Forty-five thousand bread rolls and cups of tea were served to the patrons of the 2015 Cheltenham Festival. On average, around eight thousand gallons of tea and coffee are served during the festival, but 2015 surpassed that average number with ease. Of course, forty-five thousand bread rolls aren’t very likely to make it into the Cheltenham Hall of Fame.

Number 4: It’s Not Just Horse Racing That’s The Attraction

What exactly happens to a racecourse when it’s not in use? Does it just sit there, gathering weeds until the races begin again? This is certainly not the case for Cheltenham.
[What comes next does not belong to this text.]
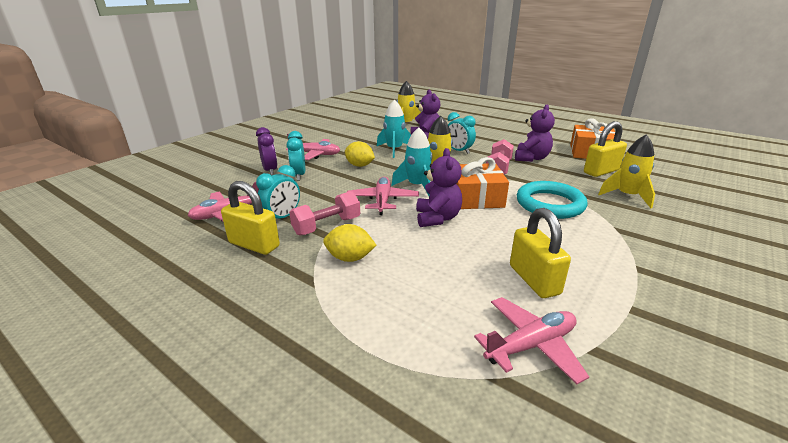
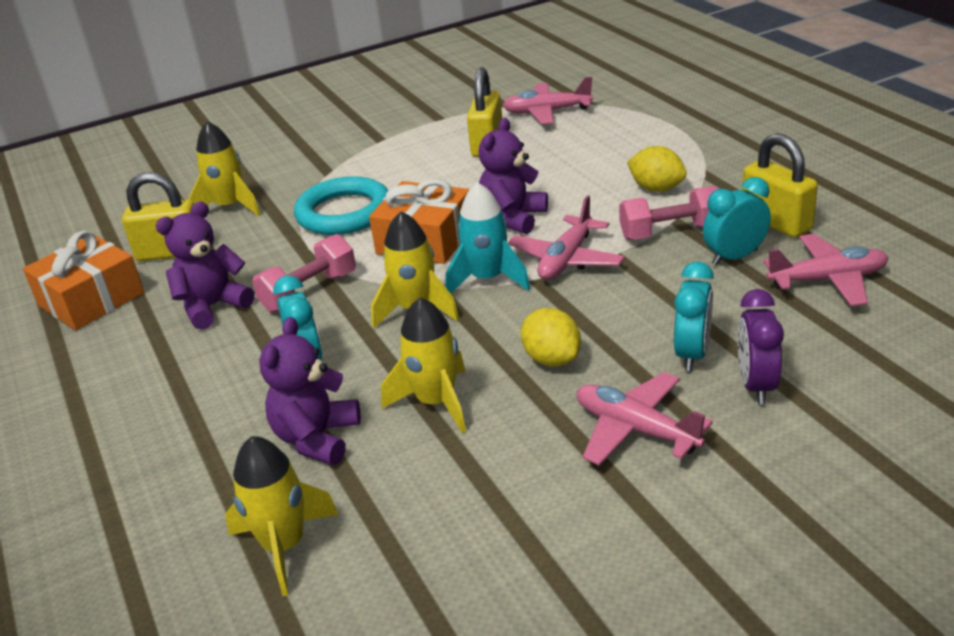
camera: 150 degrees left, 5 degrees up
(394, 150) = (436, 402): turquoise rocket -> yellow rocket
For starters, from 1999 to 2013 Cheltenham was the preferred venue of the Greenbelt Festival, and to this day is still used as a venue for the Wychwood Music Festival.

Lastly, the University of Gloucestershire holds not only its summer ball here, but also all graduation ceremony.

Number 5: Special Flights Exist For The Festival

To keep up with demand for the races, the airliner Ryanair adds an extra thirty flights along the Dublin to Birmingham route when the races are about to start. Over twenty-thousand visitors will use these flights to reach Cheltenham, which marks quite a windfall for Ryanair during this period. From a small town to host to the second largest horse race in Britain, Cheltenham has seen thousands of jockeys and horses compete in the races with millions watching on eagerly. While the history of the racecourse may not be steeped in myth or ancient traditions, it’s still incredible to thing that this race may never have existed if it weren’t for mineral water being found in the town.